What to produce
Your answer must consist of exactly the lines below, starting with the line with "nose: (47, 86)" and going on through the line with "left shoulder: (193, 291)", and nothing else.

Material provided
++++++++++

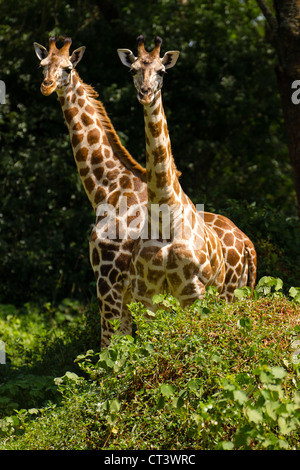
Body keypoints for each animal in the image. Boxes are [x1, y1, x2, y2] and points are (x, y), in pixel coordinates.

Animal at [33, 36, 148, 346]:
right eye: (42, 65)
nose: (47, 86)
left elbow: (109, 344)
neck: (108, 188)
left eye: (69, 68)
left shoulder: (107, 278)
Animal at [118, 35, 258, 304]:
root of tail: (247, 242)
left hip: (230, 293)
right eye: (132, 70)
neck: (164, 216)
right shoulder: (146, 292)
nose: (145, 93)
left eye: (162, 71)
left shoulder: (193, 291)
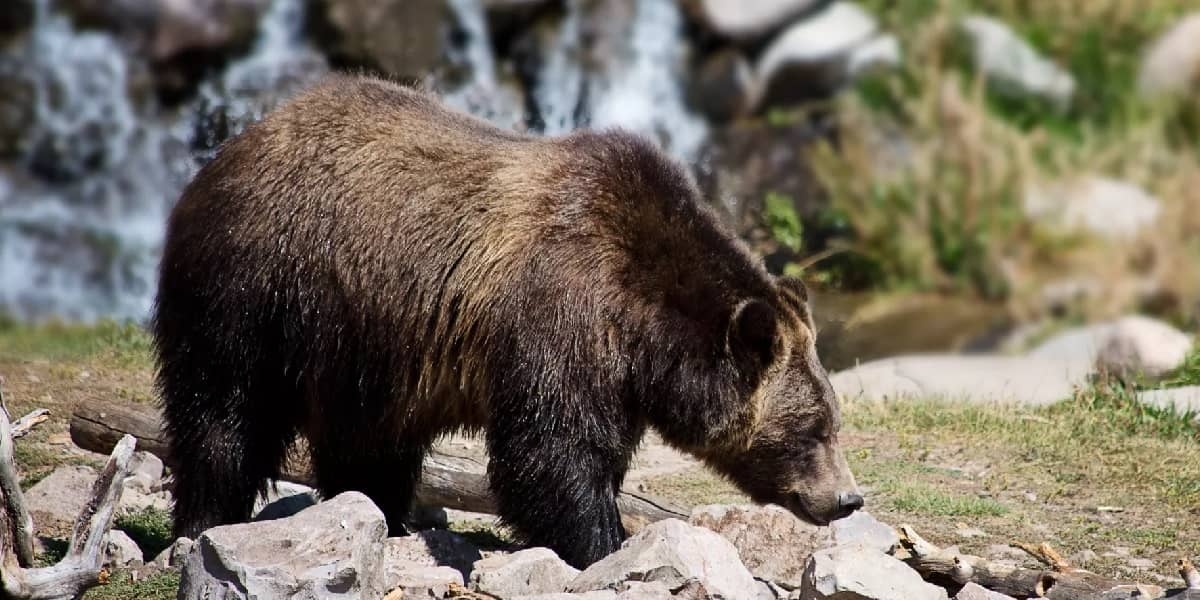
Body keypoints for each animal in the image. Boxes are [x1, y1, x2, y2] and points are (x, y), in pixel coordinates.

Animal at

++++++++++

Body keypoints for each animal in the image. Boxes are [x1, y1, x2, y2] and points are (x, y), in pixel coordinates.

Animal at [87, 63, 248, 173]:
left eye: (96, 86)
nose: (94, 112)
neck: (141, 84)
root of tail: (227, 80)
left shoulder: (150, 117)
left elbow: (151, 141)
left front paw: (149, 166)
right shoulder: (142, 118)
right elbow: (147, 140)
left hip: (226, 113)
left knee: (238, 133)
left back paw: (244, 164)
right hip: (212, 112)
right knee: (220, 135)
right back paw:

++++++++++

Answer box
nose: (47, 86)
left elbow: (109, 344)
neck: (108, 188)
left eye: (69, 68)
left shoulder: (107, 278)
Animal at [118, 35, 258, 304]:
root of tail: (247, 242)
left hip: (230, 293)
right eye: (132, 70)
neck: (164, 216)
right shoulder: (146, 292)
nose: (145, 93)
left eye: (162, 71)
left shoulder: (193, 291)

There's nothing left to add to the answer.